Data entries:
####################

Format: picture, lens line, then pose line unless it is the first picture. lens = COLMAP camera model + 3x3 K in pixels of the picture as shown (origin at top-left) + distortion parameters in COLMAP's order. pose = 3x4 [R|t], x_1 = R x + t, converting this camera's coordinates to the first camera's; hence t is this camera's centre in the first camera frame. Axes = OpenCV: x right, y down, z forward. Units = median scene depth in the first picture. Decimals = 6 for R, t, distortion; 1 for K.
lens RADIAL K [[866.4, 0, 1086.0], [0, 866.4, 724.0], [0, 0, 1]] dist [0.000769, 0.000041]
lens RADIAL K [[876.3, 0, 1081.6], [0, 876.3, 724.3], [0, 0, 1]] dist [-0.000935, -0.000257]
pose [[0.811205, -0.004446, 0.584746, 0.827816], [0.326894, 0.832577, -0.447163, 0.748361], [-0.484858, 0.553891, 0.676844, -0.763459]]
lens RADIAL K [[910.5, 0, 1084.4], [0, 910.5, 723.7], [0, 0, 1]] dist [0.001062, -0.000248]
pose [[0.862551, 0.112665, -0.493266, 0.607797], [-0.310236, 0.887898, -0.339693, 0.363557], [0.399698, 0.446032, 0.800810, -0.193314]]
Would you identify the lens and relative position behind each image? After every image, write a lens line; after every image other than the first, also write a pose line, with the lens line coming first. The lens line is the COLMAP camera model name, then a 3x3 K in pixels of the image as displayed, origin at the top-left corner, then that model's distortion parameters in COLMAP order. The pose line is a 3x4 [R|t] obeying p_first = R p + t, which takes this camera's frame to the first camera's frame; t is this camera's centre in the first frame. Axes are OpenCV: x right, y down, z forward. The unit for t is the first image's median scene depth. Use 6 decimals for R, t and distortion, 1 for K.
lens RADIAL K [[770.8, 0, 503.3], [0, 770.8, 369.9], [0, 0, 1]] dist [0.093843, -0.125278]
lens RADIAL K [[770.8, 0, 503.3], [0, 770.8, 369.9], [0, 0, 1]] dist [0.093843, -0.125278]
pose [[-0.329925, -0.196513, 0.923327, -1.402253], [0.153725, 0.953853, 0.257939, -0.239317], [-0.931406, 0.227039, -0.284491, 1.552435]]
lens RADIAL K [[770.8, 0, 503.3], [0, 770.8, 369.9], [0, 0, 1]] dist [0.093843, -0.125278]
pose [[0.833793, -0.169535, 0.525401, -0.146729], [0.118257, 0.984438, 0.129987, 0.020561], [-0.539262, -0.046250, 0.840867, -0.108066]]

####################

● **ASSIGNMENT**
Repeat all of the records above exactly as they appear.

● **EXERCISE SOLUTION**
Format: picture, lens line, then pose line unless it is the first picture. lens = COLMAP camera model + 3x3 K in pixels of the picture as shown (origin at top-left) + distortion parameters in COLMAP's order. pose = 3x4 [R|t], x_1 = R x + t, converting this camera's coordinates to the first camera's; hence t is this camera's centre in the first camera frame. Axes = OpenCV: x right, y down, z forward. Units = median scene depth in the first picture. Decimals = 6 for R, t, distortion; 1 for K.
lens RADIAL K [[866.4, 0, 1086.0], [0, 866.4, 724.0], [0, 0, 1]] dist [0.000769, 0.000041]
lens RADIAL K [[876.3, 0, 1081.6], [0, 876.3, 724.3], [0, 0, 1]] dist [-0.000935, -0.000257]
pose [[0.811205, -0.004446, 0.584746, 0.827816], [0.326894, 0.832577, -0.447163, 0.748361], [-0.484858, 0.553891, 0.676844, -0.763459]]
lens RADIAL K [[910.5, 0, 1084.4], [0, 910.5, 723.7], [0, 0, 1]] dist [0.001062, -0.000248]
pose [[0.862551, 0.112665, -0.493266, 0.607797], [-0.310236, 0.887898, -0.339693, 0.363557], [0.399698, 0.446032, 0.800810, -0.193314]]
Would you identify the lens and relative position behind each image? After every image, write a lens line; after every image other than the first, also write a pose line, with the lens line coming first. The lens line is the COLMAP camera model name, then a 3x3 K in pixels of the image as displayed, origin at the top-left corner, then that model's distortion parameters in COLMAP order. The pose line is a 3x4 [R|t] obeying p_first = R p + t, which takes this camera's frame to the first camera's frame; t is this camera's centre in the first frame. Axes are OpenCV: x right, y down, z forward. The unit for t is the first image's median scene depth. Use 6 decimals for R, t and distortion, 1 for K.
lens RADIAL K [[770.8, 0, 503.3], [0, 770.8, 369.9], [0, 0, 1]] dist [0.093843, -0.125278]
lens RADIAL K [[770.8, 0, 503.3], [0, 770.8, 369.9], [0, 0, 1]] dist [0.093843, -0.125278]
pose [[-0.329925, -0.196513, 0.923327, -1.402253], [0.153725, 0.953853, 0.257939, -0.239317], [-0.931406, 0.227039, -0.284491, 1.552435]]
lens RADIAL K [[770.8, 0, 503.3], [0, 770.8, 369.9], [0, 0, 1]] dist [0.093843, -0.125278]
pose [[0.833793, -0.169535, 0.525401, -0.146729], [0.118257, 0.984438, 0.129987, 0.020561], [-0.539262, -0.046250, 0.840867, -0.108066]]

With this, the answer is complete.